Même si les bureaux de vote étaient ouverts de 10 h à 20 h un dimanche, la participation des électeurs pour la WQSB n’a été que de 10,4%. Du côté des commissions scolaires francophones, la participation a à peine dépassé 5%. Dans l’ensemble, le taux de participation pour les commissions scolaires anglophones, qui est normalement plus élevé que pour les commissions francophones, a atteint 16,88%. M. Shea propose une explication au « pourquoi les anglophones ont tendance à avoir plus à cœur les élections de leurs commissaires scolaires ».
« Le poste de commissaire scolaire est le seul poste au Québec qui est élu par la minorité anglophone. Abolir les élections générales des commissaires scolaires et des présidents des commissions scolaires nous ferait perdre quelque chose », dit-il, « Est-ce que la faible participation est une bonne raison pour ne plus laisser la communauté gouverner son éducation? » demande M. Shea, ancien directeur exécutif de Canadian Parents for French.
« La Charte des droits garantit l’élection au suffrage et c’est un droit des minorités linguistiques. Nous avons vu des cas partout au Canada qui appuient les communautés francophones minoritaires. Au Québec, les anglophones ont ces mêmes droits, incluant la gouvernance de commissions scolaires élues. »
Les commissions scolaires francophones s’opposent aussi.
Bien que de mettre la hache dans les élections scolaires n’a pas le même impact dans les commissions scolaires de la majorité francophone, la Commission scolaire des Portages-de-l’Outaouais (CSPO) s’oppose aussi à cette abolition.
« Les élus des commissions scolaires sont très efficients et cela est corroboré par un récent rapport; 86% des parents sont satisfaits », dit Johanne Légaré, présidente de la CSPO, qui est d’avis que les commissions scolaires gèrent bien les millions qui leur sont attribués par le gouvernement.
« Nous sommes les chiens de garde qui assurons une distribution équitable des fonds. Pour nous, l’important c’est la réussite scolaire des étudiants.
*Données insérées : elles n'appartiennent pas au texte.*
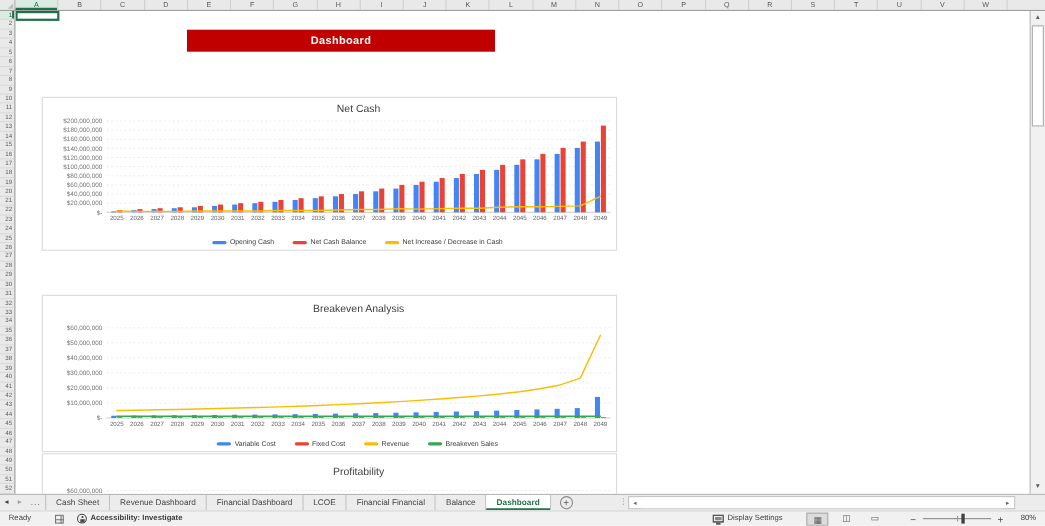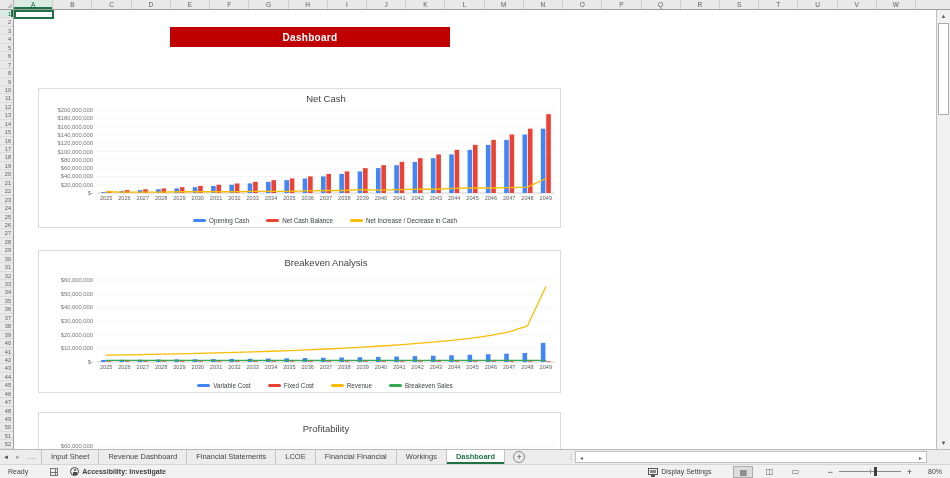"Breakeven Analysis" #chart-1 { top: 250px -> 268px }
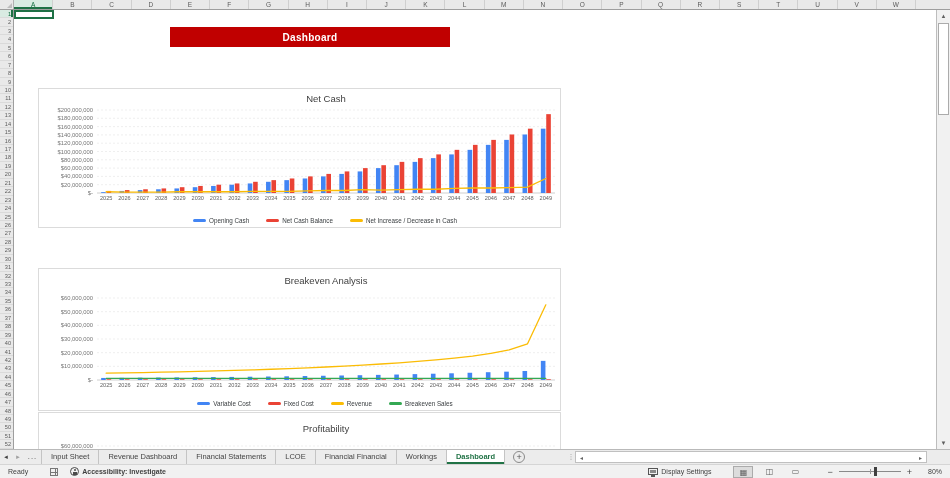"Input Sheet" span.tab { text: Input -> Cash }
Nous avons été très bouleversés quand le ministre de l’Éducation a avancé que selon lui les commissaires n’étaient pas de bons gestionnaires », ajoute Mme Légaré.
Toutefois, les commissaires qui gèrent des millions de dollars sont élus avec des taux de participation extrêmement faibles, de l’ordre de 5% pour les commissions scolaires franco-phones. Selon Mme Légaré, il s’agit d’un non-enjeu. « Ce n’est pas un élément important. Vous avez 86% de la population qui est satisfaite. Les gens votent quand ils ne sont pas contents. »
La présidente de la CSPO s’inquiète du fait que le gouvernement ne regarde que le coût de l’éducation. « Pour moi, l’éducation est un investissement, pas une dépense », fait-elle remarquer.
Les deux commissions scolaires locales se battront pour cet objectif commun. « Nous sommes sur la même longueur d’onde quant à l’importance du rôle des commissaires pour une bonne gestion des commissions scolaires », dit Mme Légaré, qui trouve dommage que le gouvernement s’en prend à une organisation qui fonctionne bien et qui livre la marchandise. « Dans l’ensemble, l’éducation va très bien », a-t-elle ajouté.